• Excerpt:
________________
From the viewpoint of improvement in the handling properties of the sealant composition containing no hydrophobic reinforcement powder, when the crosslink density of the resin component is increased, for example, by increasing the percentage of the epoxy resin without adding a hydrophobic reinforcement powder to achieve a hardness such that the above-described load is more than 3.2 N, the increase in crosslink density results in increased impact resilience, which makes it difficult to flexibly conform to irregularities of an electronic device and increases the likelihood that spaces are formed at the corners of recesses. In addition, the relative decrease in the content of the (meth)acrylic ester monomer, which is a secondary curing component, due to the increase in the content of the epoxy resin may also impair the adhesive strength of the sealant.
On the other hand, the sealant composition having a hardness increased by adding a hydrophobic reinforcement powder advantageously has increased strength due to the weak interaction of the hydrophobic reinforcement powder. This interaction, unlike chemical bonding, does not increase the impact resilience of the sealant composition, and thus the conformability of the sealant composition to irregularities of an electronic instrument is never to be impaired when the load is more than 3.2 N but not more than 17.4 N. In this case, the ratio of the (meth)acrylic ester monomer to the epoxy resin or thermoplastic elastomer does not change, and thus a sealant having desired adhesive strength can be provided.
<Production of Sealant Composition>
To produce the sealant composition described in the second embodiment, a liquid composition is provided that is a raw material containing, as essential components, a base epoxy resin before becoming a cured epoxy resin, a curing agent, a monofunctional (meth)acrylic ester monomer, a photo-radical polymerization initiator, a styrene-based elastomer, and a hydrophobic reinforcement powder. The liquid composition is then heated to cause a thermosetting reaction between the base epoxy resin and the curing agent in the components, thus producing the sealant composition.
________________
• Provided records:
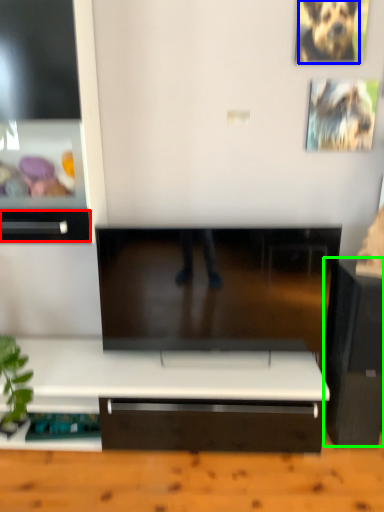
Question: Considering the real-world distances, which object is farthest from drawer (highlighted by a red box)? animal (highlighted by a blue box) or furniture (highlighted by a green box)?

Choices:
 (A) animal
 (B) furniture

Answer: (A)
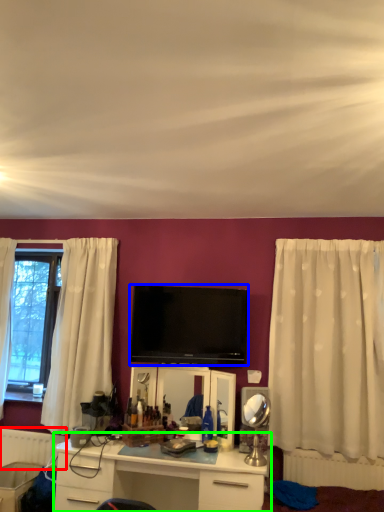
________________
• List of tasks:
**1)** For each statement, say whether it agrees with the sealant excerpt. Give yes or no and quote the deciding words.
(a) Adding a hydrophobic reinforcement powder raises the impact resilience of the sealant composition.
(b) The sealant composition is produced by heating the liquid composition.
(c) The (meth)acrylic ester monomer is called a secondary curing component.
**2)** Answer these questions from the sealant excerpt.
(a) What is the upper limit of the load at which the powder-hardened composition still conforms to irregularities?
(b) What type of elastomer is listed among the essential components of the liquid composition?
(c) What type of polymerization initiator does the liquid composition contain?
Answer using only the sealant excerpt, without outside knowledge.

• Answers to the exercise:
**1)**
(a) No: "This interaction, unlike chemical bonding, does not increase the impact resilience of the sealant composition"
(b) Yes: "The liquid composition is then heated to cause a thermosetting reaction between the base epoxy resin and the curing agent in the components, thus producing the sealant composition."
(c) Yes: "the (meth)acrylic ester monomer, which is a secondary curing component"

**2)**
(a) 17.4 N
(b) A styrene-based elastomer
(c) A photo-radical polymerization initiator